Exercise aim: Using the data below, work out how many lines contain "nose", and report only that number.

Records supplied:
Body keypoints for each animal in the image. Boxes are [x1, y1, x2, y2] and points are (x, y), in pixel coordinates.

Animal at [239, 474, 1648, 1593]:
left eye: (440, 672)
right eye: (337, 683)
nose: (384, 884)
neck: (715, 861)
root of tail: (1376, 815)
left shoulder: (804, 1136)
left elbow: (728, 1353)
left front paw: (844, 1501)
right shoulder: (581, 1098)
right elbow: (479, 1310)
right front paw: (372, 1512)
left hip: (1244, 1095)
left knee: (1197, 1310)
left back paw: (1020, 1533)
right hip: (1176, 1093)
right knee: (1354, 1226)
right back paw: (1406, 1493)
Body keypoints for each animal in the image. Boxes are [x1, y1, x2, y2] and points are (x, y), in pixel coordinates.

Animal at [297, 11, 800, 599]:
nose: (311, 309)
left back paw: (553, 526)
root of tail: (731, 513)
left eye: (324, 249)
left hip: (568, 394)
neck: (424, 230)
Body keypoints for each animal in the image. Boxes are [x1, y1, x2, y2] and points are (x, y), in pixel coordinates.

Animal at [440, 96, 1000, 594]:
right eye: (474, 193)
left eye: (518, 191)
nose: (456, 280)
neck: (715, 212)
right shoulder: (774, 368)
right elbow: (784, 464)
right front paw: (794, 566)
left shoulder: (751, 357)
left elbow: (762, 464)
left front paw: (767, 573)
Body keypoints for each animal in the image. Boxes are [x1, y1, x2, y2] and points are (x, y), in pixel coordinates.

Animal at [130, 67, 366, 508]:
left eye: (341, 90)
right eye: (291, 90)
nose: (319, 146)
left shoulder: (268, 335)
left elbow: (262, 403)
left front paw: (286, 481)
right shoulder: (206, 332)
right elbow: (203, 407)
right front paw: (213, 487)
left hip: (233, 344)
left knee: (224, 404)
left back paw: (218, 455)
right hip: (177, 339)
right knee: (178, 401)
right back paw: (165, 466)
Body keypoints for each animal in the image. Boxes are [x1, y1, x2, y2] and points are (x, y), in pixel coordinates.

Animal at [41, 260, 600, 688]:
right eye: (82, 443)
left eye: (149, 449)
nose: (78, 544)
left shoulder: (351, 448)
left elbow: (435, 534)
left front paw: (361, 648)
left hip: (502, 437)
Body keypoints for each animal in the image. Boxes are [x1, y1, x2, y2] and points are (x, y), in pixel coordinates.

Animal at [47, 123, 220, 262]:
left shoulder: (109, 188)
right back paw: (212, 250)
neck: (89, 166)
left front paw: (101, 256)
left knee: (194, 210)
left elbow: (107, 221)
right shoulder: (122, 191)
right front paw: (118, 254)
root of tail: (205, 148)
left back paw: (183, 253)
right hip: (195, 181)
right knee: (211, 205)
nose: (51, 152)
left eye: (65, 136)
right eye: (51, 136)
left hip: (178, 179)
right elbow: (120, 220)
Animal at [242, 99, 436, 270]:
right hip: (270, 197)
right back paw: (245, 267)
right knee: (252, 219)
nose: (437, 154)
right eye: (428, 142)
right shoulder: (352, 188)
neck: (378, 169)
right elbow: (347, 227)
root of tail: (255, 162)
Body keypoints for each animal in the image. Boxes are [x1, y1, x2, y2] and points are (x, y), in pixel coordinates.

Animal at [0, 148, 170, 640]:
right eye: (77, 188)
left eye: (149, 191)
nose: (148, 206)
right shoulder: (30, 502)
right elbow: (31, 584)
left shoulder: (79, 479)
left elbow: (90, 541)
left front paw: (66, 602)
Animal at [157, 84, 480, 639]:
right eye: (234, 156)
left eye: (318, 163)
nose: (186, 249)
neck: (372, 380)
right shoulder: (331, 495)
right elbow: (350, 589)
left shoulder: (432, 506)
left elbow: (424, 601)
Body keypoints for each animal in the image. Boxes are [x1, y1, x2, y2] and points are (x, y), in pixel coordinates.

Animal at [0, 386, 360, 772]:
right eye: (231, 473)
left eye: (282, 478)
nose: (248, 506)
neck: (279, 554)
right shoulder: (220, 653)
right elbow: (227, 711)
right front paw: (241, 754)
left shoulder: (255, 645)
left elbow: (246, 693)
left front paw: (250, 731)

Answer section: 10